*TASK DESCRIPTION:* Search term "können": please show all lines in the listing that contain it.

*RECORD EXCERPTS:*
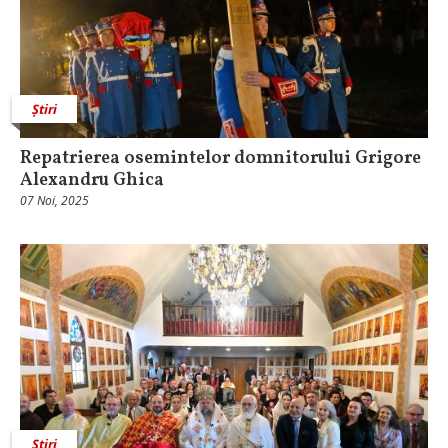
Știri
Repatrierea osemintelor domnitorului Grigore
Alexandru Ghica
07 Noi, 2025
Știri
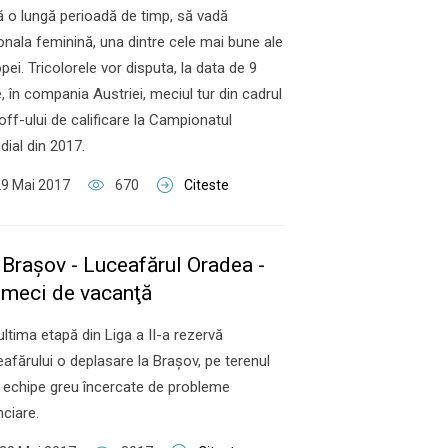
 o lungă perioadă de timp, să vadă
onala feminină, una dintre cele mai bune ale
pei. Tricolorele vor disputa, la data de 9
e, în compania Austriei, meciul tur din cadrul
off-ului de calificare la Campionatul
ial din 2017.
9 Mai 2017
670
Citeste
 Braşov - Luceafărul Oradea -
 meci de vacanţă
ltima etapă din Liga a II-a rezervă
afărului o deplasare la Braşov, pe terenul
 echipe greu încercate de probleme
nciare.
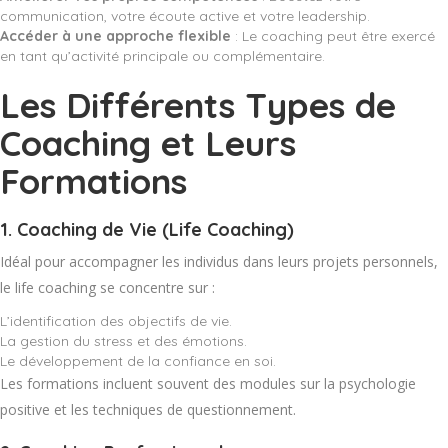
communication, votre écoute active et votre leadership.
Accéder à une approche flexible
: Le coaching peut être exercé
en tant qu’activité principale ou complémentaire.
Les Différents Types de
Coaching et Leurs
Formations
1.
Coaching de Vie (Life Coaching)
Idéal pour accompagner les individus dans leurs projets personnels,
le life coaching se concentre sur :
L’identification des objectifs de vie.
La gestion du stress et des émotions.
Le développement de la confiance en soi.
Les formations incluent souvent des modules sur la psychologie
positive et les techniques de questionnement.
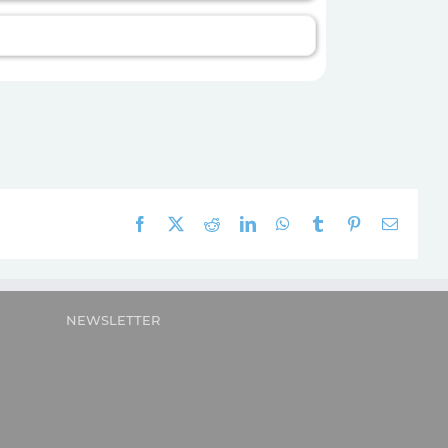
Facebook
X
Reddit
LinkedIn
WhatsApp
Tumblr
Pinterest
E-
mail:
NEWSLETTER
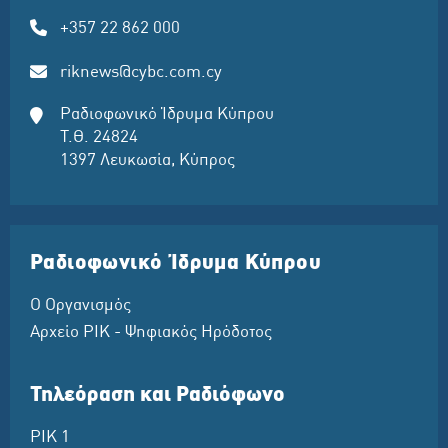
+357 22 862 000
riknews@cybc.com.cy
Ραδιοφωνικό Ίδρυμα Κύπρου
Τ.Θ. 24824
1397 Λευκωσία, Κύπρος
Ραδιοφωνικό Ίδρυμα Κύπρου
Ο Οργανισμός
Αρχείο ΡΙΚ - Ψηφιακός Ηρόδοτος
Τηλεόραση και Ραδιόφωνο
ΡΙΚ 1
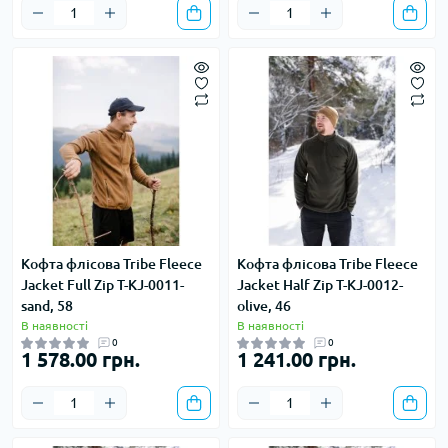
Кофта флісова Tribe Fleece
Кофта флісова Tribe Fleece
Jacket Full Zip T-KJ-0011-
Jacket Half Zip T-KJ-0012-
sand, 58
olive, 46
В наявності
В наявності
0
0
1 578.00 грн.
1 241.00 грн.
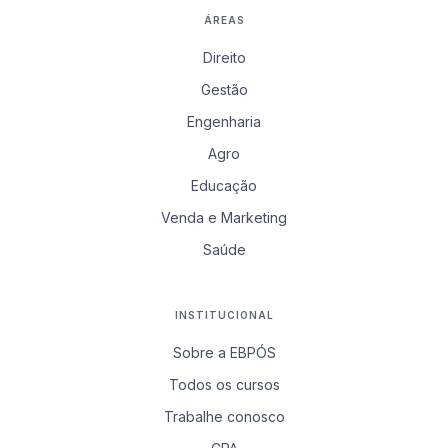
ÁREAS
Direito
Gestão
Engenharia
Agro
Educação
Venda e Marketing
Saúde
INSTITUCIONAL
Sobre a EBPÓS
Todos os cursos
Trabalhe conosco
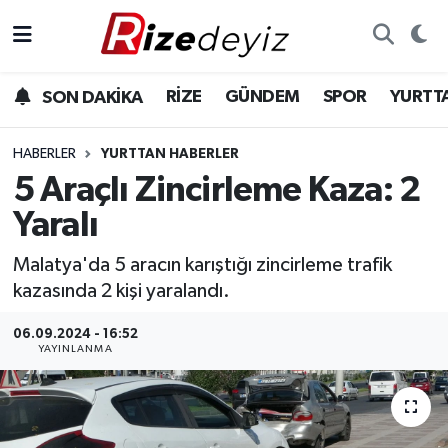
Spor
Rize Nöbetçi Eczaneler
RİZE
GÜNDEM
SPOR
YURTT
SON DAKİKA
Gündem
Rize Hava Durumu
HABERLER
YURTTAN HABERLER
Yurttan Haberler
Rize Trafik Yoğunluk Haritası
5 Araçlı Zincirleme Kaza: 2
Yaralı
Ekonomi
Süper Lig Puan Durumu ve Fikstür
Malatya'da 5 aracın karıştığı zincirleme trafik
Teknoloji
Tüm Manşetler
kazasında 2 kişi yaralandı.
Sağlık
Son Dakika Haberleri
06.09.2024 - 16:52
YAYINLANMA
Haber Arşivi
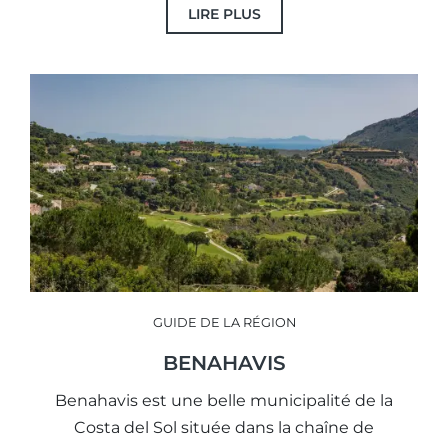
LIRE PLUS
GUIDE DE LA RÉGION
BENAHAVIS
Benahavis est une belle municipalité de la
Costa del Sol située dans la chaîne de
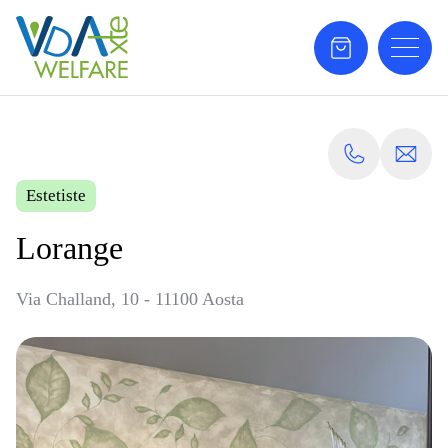
Estetiste
Lorange
Via Challand, 10 - 11100 Aosta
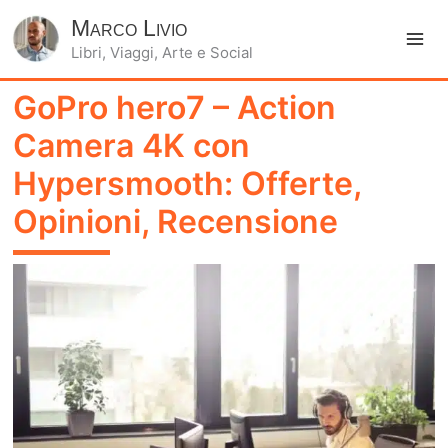
Marco Livio
Libri, Viaggi, Arte e Social
Ma
GoPro hero7 – Action
Me
Camera 4K con
Hypersmooth: Offerte,
Opinioni, Recensione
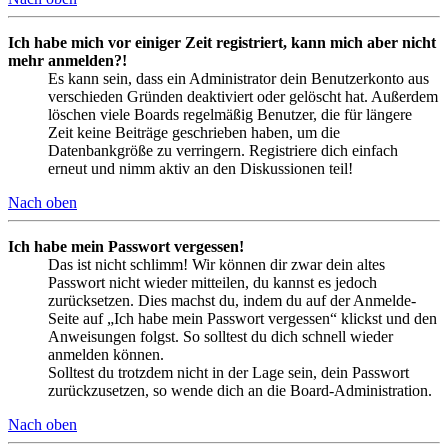
Ich habe mich vor einiger Zeit registriert, kann mich aber nicht
mehr anmelden?!
Es kann sein, dass ein Administrator dein Benutzerkonto aus
verschieden Gründen deaktiviert oder gelöscht hat. Außerdem
löschen viele Boards regelmäßig Benutzer, die für längere
Zeit keine Beiträge geschrieben haben, um die
Datenbankgröße zu verringern. Registriere dich einfach
erneut und nimm aktiv an den Diskussionen teil!
Nach oben
Ich habe mein Passwort vergessen!
Das ist nicht schlimm! Wir können dir zwar dein altes
Passwort nicht wieder mitteilen, du kannst es jedoch
zurücksetzen. Dies machst du, indem du auf der Anmelde-
Seite auf „Ich habe mein Passwort vergessen“ klickst und den
Anweisungen folgst. So solltest du dich schnell wieder
anmelden können.
Solltest du trotzdem nicht in der Lage sein, dein Passwort
zurückzusetzen, so wende dich an die Board-Administration.
Nach oben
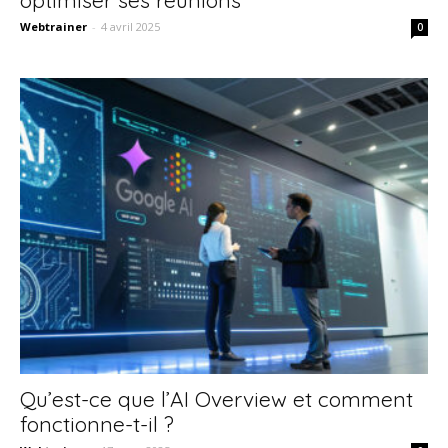
Webtrainer
-
4 avril 2025
0
Qu’est-ce que l’AI Overview et comment
fonctionne-t-il ?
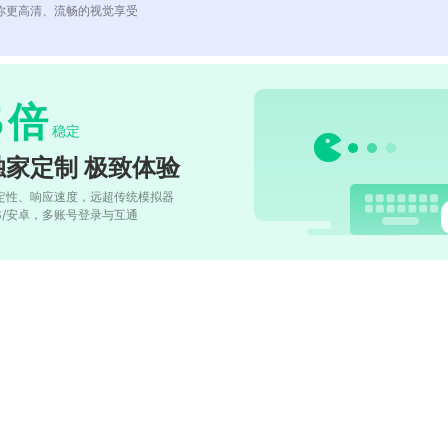
你更高清、流畅的视觉享受
5
倍
稳定
独家定制 极致体验
定性、响应速度，远超传统模拟器
OS/安卓，多账号登录与互通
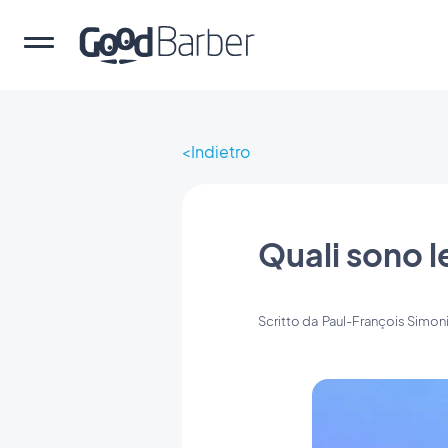
Indietro
Quali sono 
Scritto da
Paul-François Simon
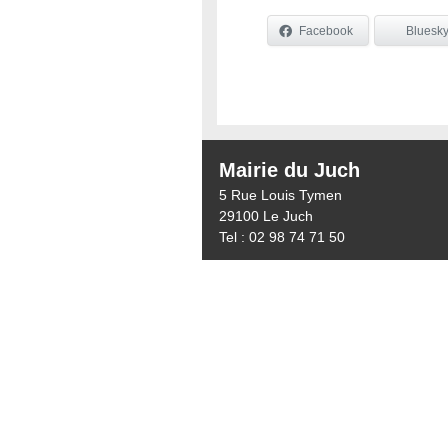
Facebook
Bluesk
Mairie du Juch
5 Rue Louis Tymen
29100 Le Juch
Tel : 02 98 74 71 50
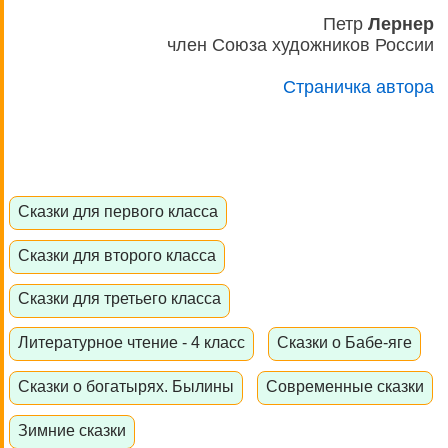
Петр
Лернер
член Союза художников России
Страничка автора
Сказки для первого класса
Сказки для второго класса
Сказки для третьего класса
Литературное чтение - 4 класс
Сказки о Бабе-яге
Сказки о богатырях. Былины
Современные сказки
Зимние сказки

*ANSWER TO THIS EXERCISE:*
Das ist nicht schlimm! Wir können dir zwar dein altes
anmelden können.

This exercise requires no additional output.